_Exercise description_
Gather every line from the data below that contains the word "have".

_Chart interpretation exercises_
**********

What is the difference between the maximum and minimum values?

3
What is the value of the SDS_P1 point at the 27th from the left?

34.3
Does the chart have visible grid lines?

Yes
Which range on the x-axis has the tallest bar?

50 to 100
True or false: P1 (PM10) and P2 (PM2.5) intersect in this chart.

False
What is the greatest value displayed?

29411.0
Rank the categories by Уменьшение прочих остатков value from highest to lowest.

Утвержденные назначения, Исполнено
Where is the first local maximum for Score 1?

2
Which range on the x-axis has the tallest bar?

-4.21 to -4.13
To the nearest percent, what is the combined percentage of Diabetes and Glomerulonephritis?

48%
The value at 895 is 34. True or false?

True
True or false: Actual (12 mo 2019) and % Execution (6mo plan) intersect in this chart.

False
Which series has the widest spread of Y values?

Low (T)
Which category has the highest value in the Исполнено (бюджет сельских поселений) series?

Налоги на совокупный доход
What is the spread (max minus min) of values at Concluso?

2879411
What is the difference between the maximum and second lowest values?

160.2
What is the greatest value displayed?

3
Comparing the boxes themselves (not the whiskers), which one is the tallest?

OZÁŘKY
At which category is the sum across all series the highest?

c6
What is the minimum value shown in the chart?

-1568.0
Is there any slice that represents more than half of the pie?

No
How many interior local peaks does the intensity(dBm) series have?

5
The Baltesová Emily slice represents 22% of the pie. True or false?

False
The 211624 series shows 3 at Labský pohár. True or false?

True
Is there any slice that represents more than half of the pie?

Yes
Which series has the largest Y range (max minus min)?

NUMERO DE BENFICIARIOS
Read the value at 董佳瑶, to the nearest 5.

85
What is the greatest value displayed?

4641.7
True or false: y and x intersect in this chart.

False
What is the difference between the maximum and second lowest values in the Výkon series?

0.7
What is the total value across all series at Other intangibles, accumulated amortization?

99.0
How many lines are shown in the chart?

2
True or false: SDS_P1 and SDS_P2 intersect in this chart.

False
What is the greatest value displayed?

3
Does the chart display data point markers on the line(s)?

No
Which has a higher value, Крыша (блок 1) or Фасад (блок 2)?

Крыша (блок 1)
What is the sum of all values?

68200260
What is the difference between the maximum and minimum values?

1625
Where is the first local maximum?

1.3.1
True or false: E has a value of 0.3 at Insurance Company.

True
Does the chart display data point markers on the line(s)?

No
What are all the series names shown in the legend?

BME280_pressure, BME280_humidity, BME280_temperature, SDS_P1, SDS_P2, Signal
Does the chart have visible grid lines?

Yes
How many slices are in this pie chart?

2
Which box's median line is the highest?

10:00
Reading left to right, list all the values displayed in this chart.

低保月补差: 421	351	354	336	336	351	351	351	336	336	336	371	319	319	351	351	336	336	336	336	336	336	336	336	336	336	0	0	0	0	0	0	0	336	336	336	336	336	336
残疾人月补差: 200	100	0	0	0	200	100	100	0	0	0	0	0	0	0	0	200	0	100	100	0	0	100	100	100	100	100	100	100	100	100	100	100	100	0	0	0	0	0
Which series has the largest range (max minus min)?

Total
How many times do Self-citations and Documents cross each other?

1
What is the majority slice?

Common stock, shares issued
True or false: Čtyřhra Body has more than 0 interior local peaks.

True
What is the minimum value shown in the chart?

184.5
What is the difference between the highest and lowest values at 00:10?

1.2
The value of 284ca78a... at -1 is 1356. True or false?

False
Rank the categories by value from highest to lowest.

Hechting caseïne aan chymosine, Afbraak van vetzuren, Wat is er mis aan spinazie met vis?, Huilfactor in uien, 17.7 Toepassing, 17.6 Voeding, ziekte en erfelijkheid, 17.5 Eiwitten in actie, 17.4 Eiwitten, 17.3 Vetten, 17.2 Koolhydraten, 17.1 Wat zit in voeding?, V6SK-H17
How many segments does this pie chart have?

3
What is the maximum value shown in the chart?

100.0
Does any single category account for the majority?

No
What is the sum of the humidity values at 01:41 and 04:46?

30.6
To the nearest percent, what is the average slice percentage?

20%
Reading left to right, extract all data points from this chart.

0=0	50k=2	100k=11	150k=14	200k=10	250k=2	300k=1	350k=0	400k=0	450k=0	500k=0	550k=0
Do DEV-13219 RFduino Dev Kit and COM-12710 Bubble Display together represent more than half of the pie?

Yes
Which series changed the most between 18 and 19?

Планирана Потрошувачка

**********

_Answer space_
Does the chart have visible grid lines?
How many interior local peaks does the intensity(dBm) series have?
Does the chart have visible grid lines?
How many segments does this pie chart have?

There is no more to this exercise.